Work task - Leave the pictures out and print every record below exactly as it stands.

Data supplied -
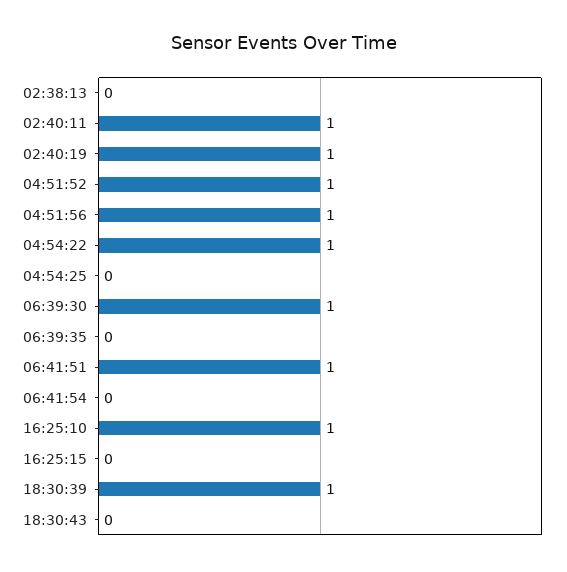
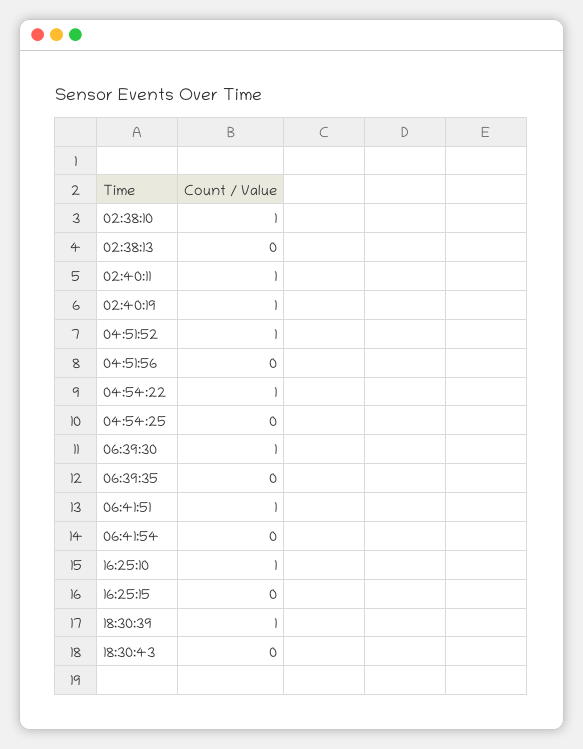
  {
    "02:38:13": 0,
    "02:40:11": 1,
    "02:40:19": 1,
    "04:51:52": 1,
-   "04:51:56": 1,
+   "04:51:56": 0,
    "04:54:22": 1,
    "04:54:25": 0,
    "06:39:30": 1,
    "06:39:35": 0,
    "06:41:51": 1,
    "06:41:54": 0,
    "16:25:10": 1,
    "16:25:15": 0,
    "18:30:39": 1,
-   "18:30:43": 0
+   "18:30:43": 0,
+   "02:38:10": 1
  }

Expected answer -
  {
    "02:38:13": 0,
    "02:40:11": 1,
    "02:40:19": 1,
    "04:51:52": 1,
-   "04:51:56": 1,
+   "04:51:56": 0,
    "04:54:22": 1,
    "04:54:25": 0,
    "06:39:30": 1,
    "06:39:35": 0,
    "06:41:51": 1,
    "06:41:54": 0,
    "16:25:10": 1,
    "16:25:15": 0,
    "18:30:39": 1,
-   "18:30:43": 0
+   "18:30:43": 0,
+   "02:38:10": 1
  }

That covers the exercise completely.